本来は他党が口出しすることではなかろうが、消費税の税と社会保障の一体改革で野党に協力を求めていながら、党内を一つにまとめきれないようでは筋が通らない。政策を前に進めるためには小沢抜き民主、自民の大連立もありだ。


●東京スポーツ「永田町ワイドショー」2012年2月29日号(ゲラ刷り


民主党の岡田克也副総理は25日の講演で、税と社会保障改革や衆院選挙制度改革などで与野党協議が遅々として進まない現状について「(与野党が)何か足の引っ張り合いをお互いにしているという印象を与えると、国民はだんだん政治から離れる。与党も野党もひどいということになると、橋下徹(大阪市長)さんがいいんじゃないかという話になってしまう」と述べた。

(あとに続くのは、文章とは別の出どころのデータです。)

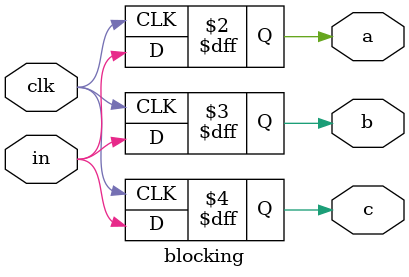
<source format=v>
module blocking(in, a, b, c, clk);
input in, clk;
output reg a,b,c;

always@(posedge clk)begin
	a = in;
	b = a;
	c = b;	
end

endmodule
</source>
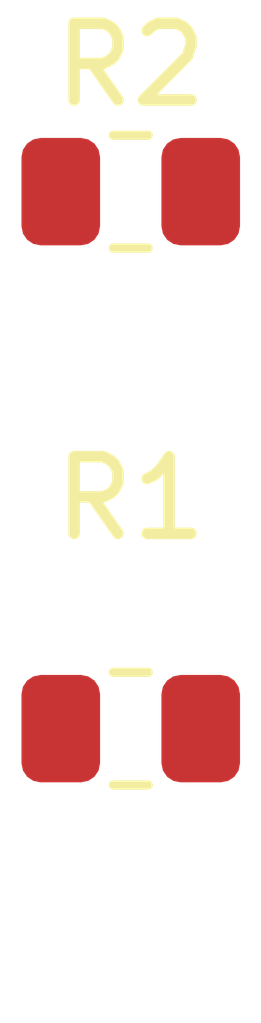
<source format=kicad_pcb>
(kicad_pcb
	(version 20240108)
	(generator "pcbnew")
	(generator_version "8.0")
	(general
		(thickness 1.6)
		(legacy_teardrops no)
	)
	(paper "A4")
	(layers
		(0 "F.Cu" signal)
		(31 "B.Cu" signal)
		(32 "B.Adhes" user "B.Adhesive")
		(33 "F.Adhes" user "F.Adhesive")
		(34 "B.Paste" user)
		(35 "F.Paste" user)
		(36 "B.SilkS" user "B.Silkscreen")
		(37 "F.SilkS" user "F.Silkscreen")
		(38 "B.Mask" user)
		(39 "F.Mask" user)
		(40 "Dwgs.User" user "User.Drawings")
		(41 "Cmts.User" user "User.Comments")
		(42 "Eco1.User" user "User.Eco1")
		(43 "Eco2.User" user "User.Eco2")
		(44 "Edge.Cuts" user)
		(45 "Margin" user)
		(46 "B.CrtYd" user "B.Courtyard")
		(47 "F.CrtYd" user "F.Courtyard")
		(48 "B.Fab" user)
		(49 "F.Fab" user)
		(50 "User.1" user)
		(51 "User.2" user)
		(52 "User.3" user)
		(53 "User.4" user)
		(54 "User.5" user)
		(55 "User.6" user)
		(56 "User.7" user)
		(57 "User.8" user)
		(58 "User.9" user)
	)
	(setup
		(pad_to_mask_clearance 0)
		(allow_soldermask_bridges_in_footprints no)
		(pcbplotparams
			(layerselection 0x00010fc_ffffffff)
			(plot_on_all_layers_selection 0x0000000_00000000)
			(disableapertmacros no)
			(usegerberextensions no)
			(usegerberattributes yes)
			(usegerberadvancedattributes yes)
			(creategerberjobfile yes)
			(dashed_line_dash_ratio 12.000000)
			(dashed_line_gap_ratio 3.000000)
			(svgprecision 4)
			(plotframeref no)
			(viasonmask no)
			(mode 1)
			(useauxorigin no)
			(hpglpennumber 1)
			(hpglpenspeed 20)
			(hpglpendiameter 15.000000)
			(pdf_front_fp_property_popups yes)
			(pdf_back_fp_property_popups yes)
			(dxfpolygonmode yes)
			(dxfimperialunits yes)
			(dxfusepcbnewfont yes)
			(psnegative no)
			(psa4output no)
			(plotreference yes)
			(plotvalue yes)
			(plotfptext yes)
			(plotinvisibletext no)
			(sketchpadsonfab no)
			(subtractmaskfromsilk no)
			(outputformat 1)
			(mirror no)
			(drillshape 1)
			(scaleselection 1)
			(outputdirectory "")
		)
	)
	(net 0 "")
	(net 1 "VIN")
	(net 2 "GND")
	(footprint "Resistor_SMD:R_0805_2012Metric" (layer "F.Cu") (at 145.5875 83))
	(footprint "Resistor_SMD:R_0805_2012Metric" (layer "F.Cu") (at 145.5875 90))
)

</source>
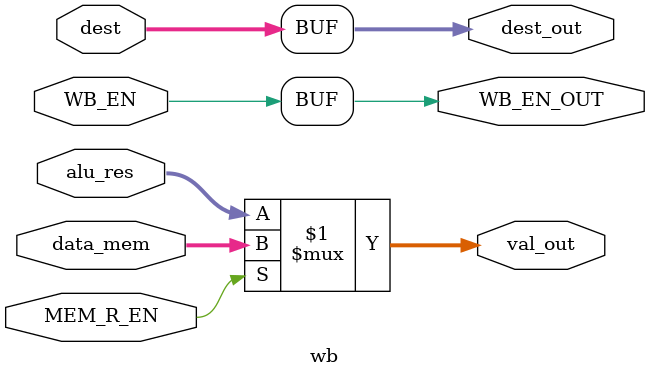
<source format=sv>
`timescale 1ns/1ns

module wb (
    input WB_EN, MEM_R_EN,
    input [31:0] alu_res, data_mem,
    input [3:0] dest,

    output WB_EN_OUT,
    output [31:0] val_out,
    output [3:0] dest_out
);

    assign WB_EN_OUT = WB_EN;
    assign val_out = MEM_R_EN ? data_mem : alu_res;
    assign dest_out = dest;
    
endmodule
</source>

それこそ本欄で度々指摘してきたところである。与野党を問わず、良識ある政治家であればきっと同じ危機意識を共有しているはずだ。
周知のとおり、自民党では森善朗元首相が早くから「(消費税を)一緒にやってから、堂々と解散したらいい」と述べるなど、ベテラン議員を中心に話し合い解散を求める声が上がっていた。
同日のテレビ番組では安倍晋三元首相が解散前提の消費税関連法案への協力について「自民党でそういう議論になるだろう。民主党が乗れば、5月に衆院選が行われることもあり得る」と述べている。
こうした話し合い解散を求める党内の声に対し、大島理森副総裁は27日、記者団を前に「マニフェスト(政権公約)と違うこと、国民生活の根本に関わる税の問題であるならば、もう一度、国民に自分たちの意見をしっかり言い、信任を得るべきだ」と否定的な見解を示している。だが、これには「今の時点で話し合い解散を論評する時期ではない」との但し書きが付く。
では、論評する時期は来るのかどうか。直近で注目して置きたいのが、来年度予算案の扱いである。
来年度予算案は、衆院採決の前提となる中央公聴会が3月2日に行われる。政府与党は3月第2週の衆院通過を目指す。一方の自民党は政府予算案が基礎年金の国庫負担財源2・6兆円を計上せず、将来の消費増税で賄う交付国債で穴埋めしていることを「粉飾予算」と批判。衆院採決に合わせて、公共事業費の増額などを盛り込んだ組み替え動議を提出する意向を固めている。政府与党にこれを丸飲みするくらいの度量があれば、与野党協議の扉を開くことができるのだが。